Thermal emission at 4.5 and 8 micron of WASP-17b, an extremely large planet in a slightly eccentric orbit

TL;DR

This study detects thermal emission from WASP-17b at 4.5 and 8 microns, revealing its unusually large size and low eccentricity, challenging existing models of gas giant planet inflation.

Contribution

It provides the first thermal emission measurements of WASP-17b and reveals its anomalously large radius and slight orbital eccentricity, questioning current theories of planetary inflation.

Findings

WASP-17b's radius is 2.0 Rjup, larger than any known planet.

The planet's brightness temperatures are 1881 K at 4.5 microns and 1580 K at 8 microns.

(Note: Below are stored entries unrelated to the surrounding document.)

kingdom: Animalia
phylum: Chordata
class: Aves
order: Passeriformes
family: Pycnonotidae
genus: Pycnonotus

The orbit is slightly eccentric, with e between 0.0012 and 0.070.

Abstract

We report the detection of thermal emission at 4.5 and 8 micron from the planet WASP-17b. We used Spitzer to measure the system brightness at each wavelength during two occultations of the planet by its host star. By combining the resulting light curves with existing transit light curves and radial velocity measurements in a simultaneous analysis, we find the radius of WASP-17b to be 2.0 Rjup, which is 0.2 Rjup larger than any other known planet and 0.7 Rjup larger than predicted by the standard cooling theory of irradiated gas giant planets. We find the retrograde orbit of WASP-17b to be slightly eccentric, with 0.0012 < e < 0.070 (3 sigma). Such a low eccentricity suggests that, under current models, tidal heating alone could not have bloated the planet to its current size, so the radius of WASP-17b is currently unexplained. From the measured planet-star flux-density ratios we infer 4.5 and 8 micron brightness temperatures of 1881 +/- 50 K and 1580 +/- 150 K, respectively, consistent with a low-albedo planet that efficiently redistributes heat from its day side to its night side.